Si aggiunge a questa situazione gia' critica, il fatto che in alcune patologie intestinali e' proprio l'intestino tenue a perdere la capacita' di assorbimento del prezioso minerale.
Inoltre, pazienti affetti da malattie infiammatorie croniche intestinali tendono ad avere una ridotta esposizione al sole, con la conseguenza di un'inadeguata produzione della preziosa vitamina D", continua la Sigr.
"'Ecco allora che questi pazienti devono essere valutati nella globalita' e non solo nelle patologie presenti- spiega Bruzzese- cosi' da prevenire l'insorgenza di problemi medici che possano peggiorare ulteriormente la vita di questi soggetti.
L'identificazione dei fattori di rischio, la loro precoce correzione possono consentire di ridurre il rischio di osteoporosi o almeno di iniziare precocemente un trattamento adeguato.
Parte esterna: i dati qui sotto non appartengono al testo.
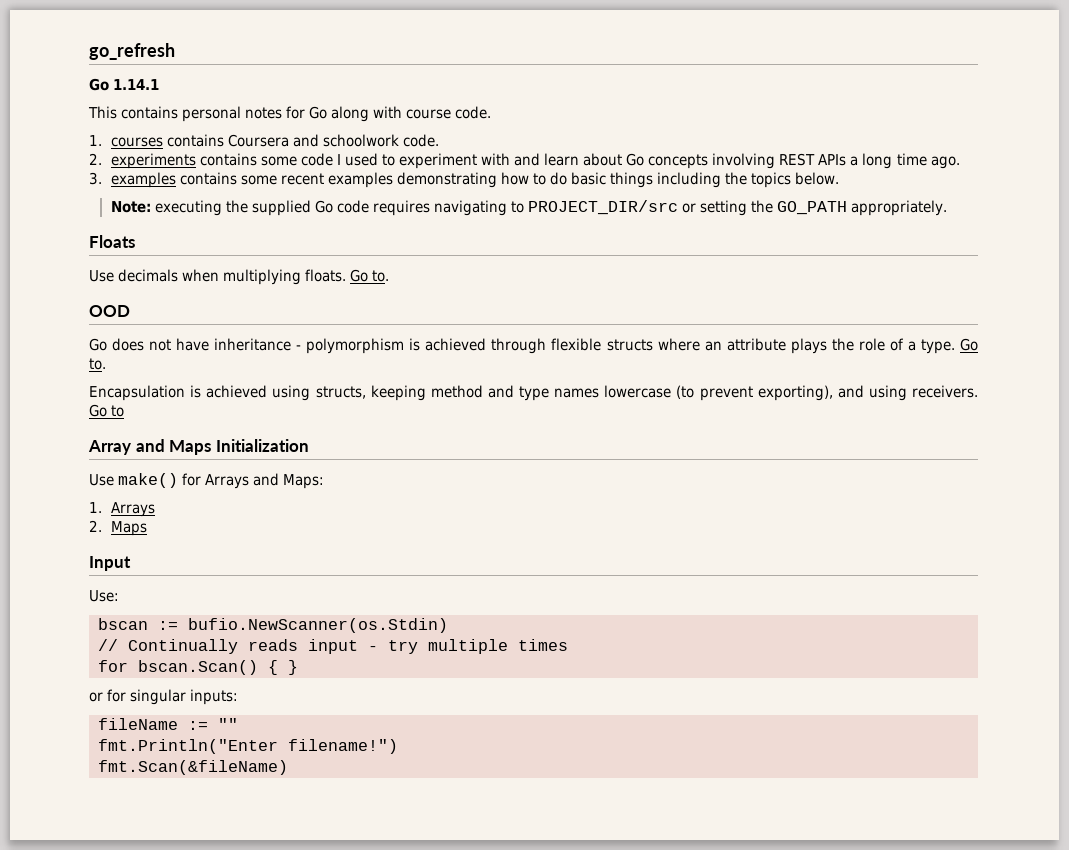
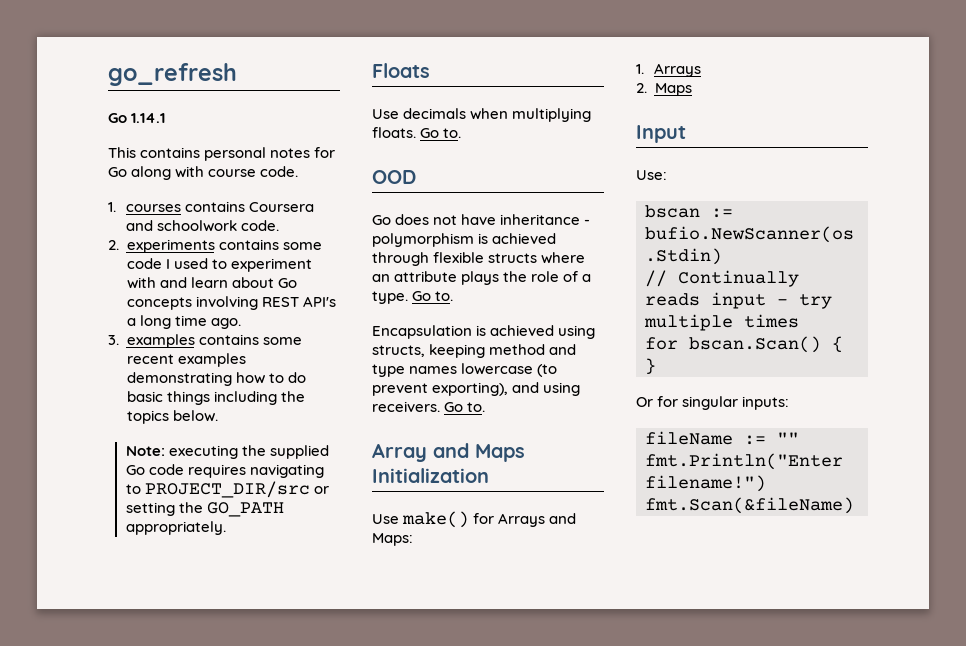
[818,154,847,166] APIs -> [302,296,336,307] API's
[111,405,125,417] to -> [467,402,486,412] to.
[89,692,103,702] or -> [636,397,653,407] Or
In particolare uno studio del 2014 pubblicato sull'American Journal of Gastroenterology ha mostrato come l'aderenza dei pazienti con colite ulcerosa in trattamento con cortisone allo screening della densita' ossea aveva come effetto la diminuzione del 50% del rischio di fratture. La ricerca e' stata condotta su oltre 5700 pazienti seguiti per un periodo di follow up di 10 anni, dal 2001 al 2011'.
Cosa fare allora? Il professor Vernia sottolinea che in questi casi occorre eseguire uno screening per valutare la salute delle ossa e l'opportunita' di ricorrere ad una supplementazione di calcio e di vitamina D, attraverso una Moc (mineralometria ossea computerizzata) soprattutto nei soggetti in trattamento con corticosteroidi. La supplementazione con vitamina D puo' non solo prevenire la degenerazione ossea ma migliorare il quadro clinico delle Mici grazie alle proprieta' immunomodulanti proprie di questa molecola", conclude la Sigr.